I stood at the edge of the battlefield, but it was not a field it was a city, a schoolyard, a hospital, a hunger-line wrapped in barbed wire.
The smoke rose like incense, but it did not carry prayers only the stench of gunpowder and grief. And I heard the Lord cry, “Woe to those who join house to house, who add field to field, until there is no room left…” (Isaiah 5:8)
I opened my mouth, but it was not my voice that spoke it was the wind through the torn limbs of children buried beneath the rubble you call freedom.
I walked through your drone-lit deserts, where the sun never sets on your violence. I saw satellites turn to serpents, and tanks slither like beasts from Revelation each bearing the mark of a flag that forgot the face of God.
I saw generals feasting not on bread, but on bones. They passed chalices of profit, drinking deep from the blood of conscripts who kissed their babies goodbye to fight wars they didn’t choose.
And the Lord thundered: “You have sown the wind, you shall reap the whirlwind!” (Hosea 8:7)

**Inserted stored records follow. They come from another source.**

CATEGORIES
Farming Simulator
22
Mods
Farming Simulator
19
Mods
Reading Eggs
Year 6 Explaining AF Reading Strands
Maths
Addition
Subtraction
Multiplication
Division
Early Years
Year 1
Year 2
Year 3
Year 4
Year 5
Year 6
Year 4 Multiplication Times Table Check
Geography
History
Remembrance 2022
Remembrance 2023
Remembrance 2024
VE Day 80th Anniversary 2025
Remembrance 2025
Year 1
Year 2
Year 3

O rulers, I saw your missiles etched with verses you do not live. I saw your war rooms lit with candles, but no light reached your hearts. You bend knee in prayer as your hands press the launch.
You call down fire, and dare call it holy. But I say to you: The God of the burning bush does not dwell in your infernos.
I beheld your towers those glass altars of greed and I watched them shatter when the breath of the widow rose in judgment.
I heard the psalmist weep: “They crush your people, O Lord, and oppress your inheritance; they slay the widow and the stranger, they murder the fatherless.” (Psalm 94:5-6)
And then, in a field of craters, I saw a single child stand shoeless, dust-covered, holding no flag. And a voice like many waters whispered: “From such as these comes the kingdom.”
And I, trembling, asked the Lord: “Who shall ascend your holy hill?”
And the Lord replied, “Not those who build empires with the bones of the poor, but those who bear peace like wounds. Not those who hold power with clenched fists, but those who empty their hands to heal.” (Micah 6:8)
I saw the end of the empire. Not with an explosion, but with a cry. A final trumpet not of triumph, but truth.
Babylon fell again. Not in some ancient ruin, but in a boardroom in D.C., a palace in Moscow, a bunker in Tel Aviv, a parliament in Tehran.
And in the silence that followed, the meek began to sing.